> _Problem statement_:
Every line from the one that includes "List each element's" to the end of the entries should be written out exactly, with the first and last included.

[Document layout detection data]
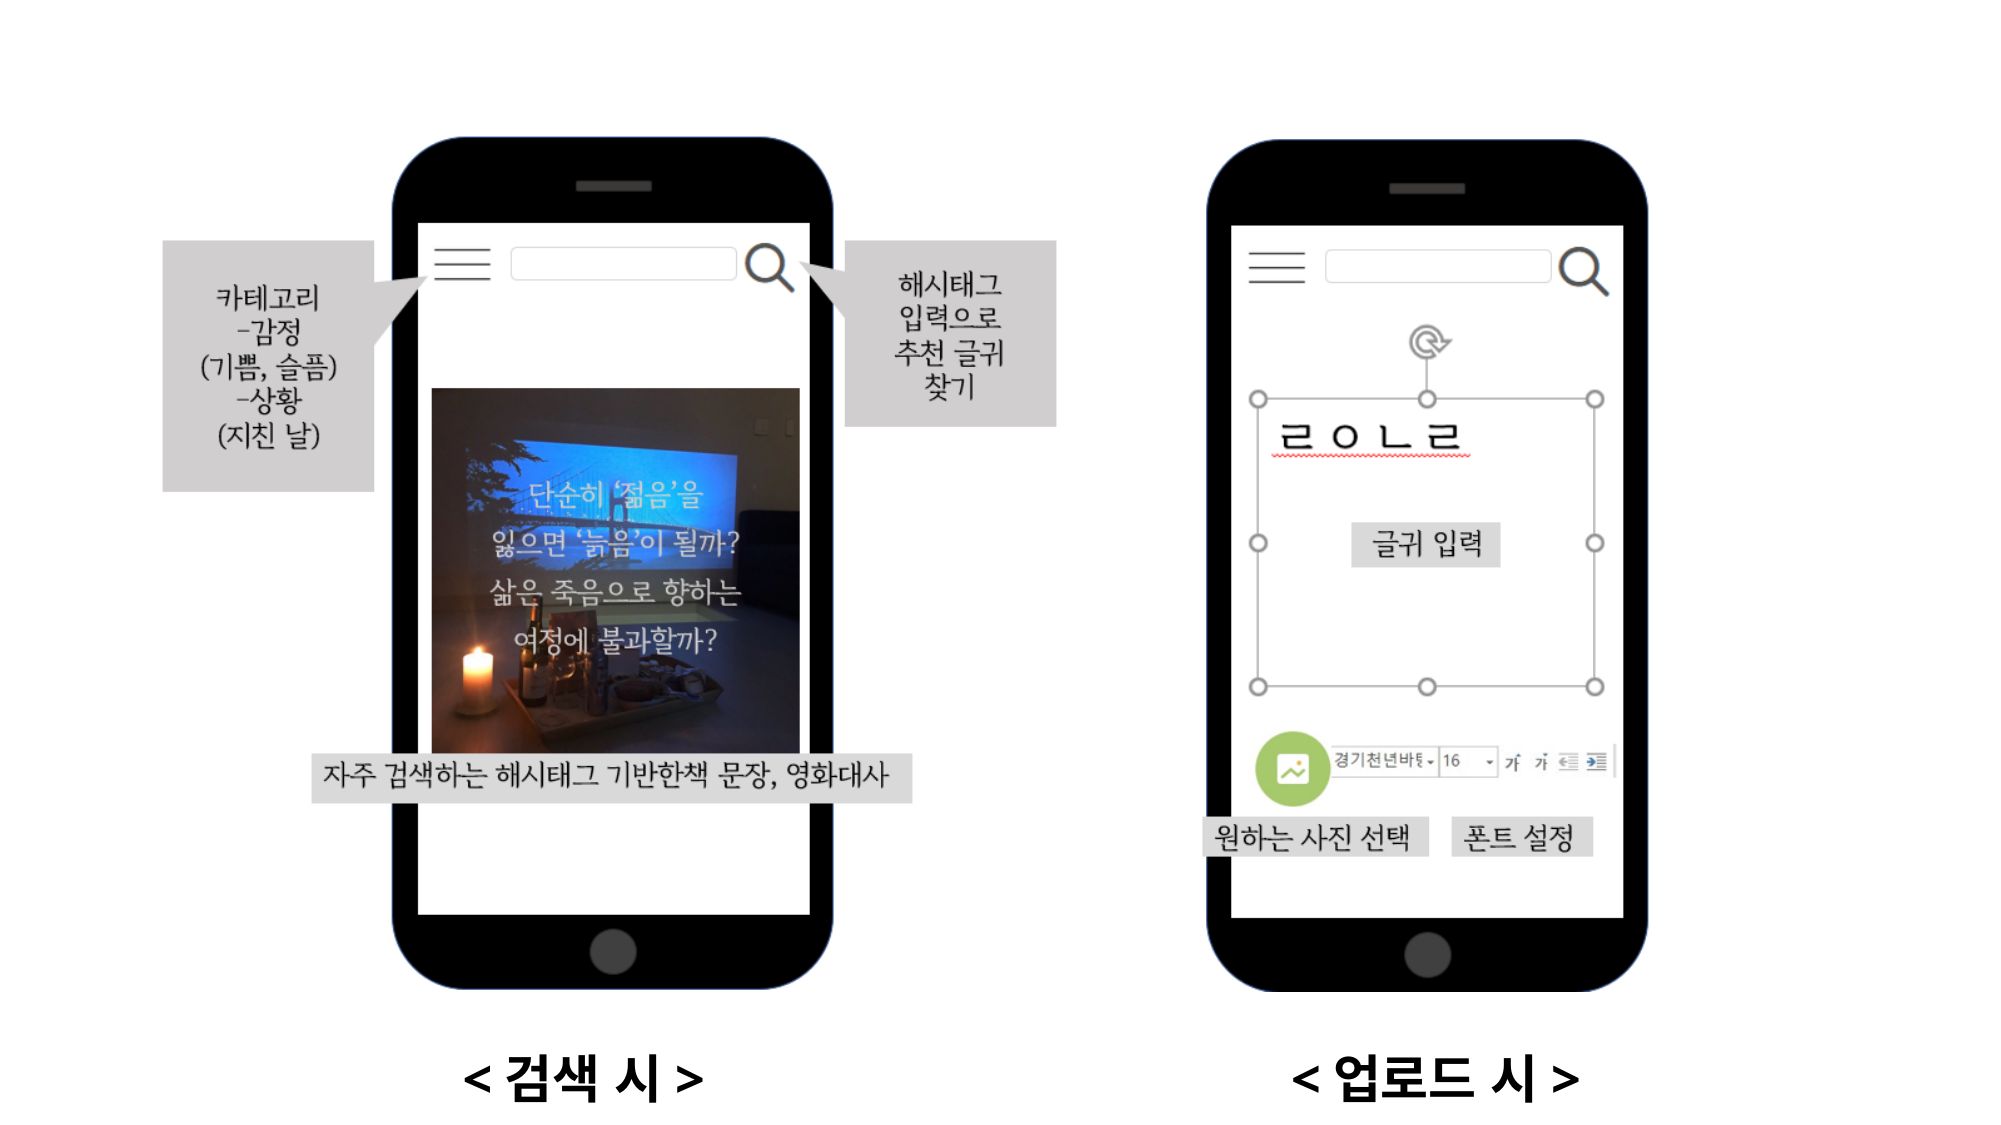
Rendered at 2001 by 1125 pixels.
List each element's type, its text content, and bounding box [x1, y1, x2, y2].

picture [1200, 133, 1651, 992]
picture [154, 133, 1059, 995]
text_box <검색 시> [0, 994, 720, 1116]
text_box <업로드 시> [775, 994, 1596, 1116]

> _Solution to the problem_:
List each element's type, its text content, and bounding box [x1, y1, x2, y2].

picture [1200, 133, 1651, 992]
picture [154, 133, 1059, 995]
text_box <검색 시> [0, 994, 720, 1116]
text_box <업로드 시> [775, 994, 1596, 1116]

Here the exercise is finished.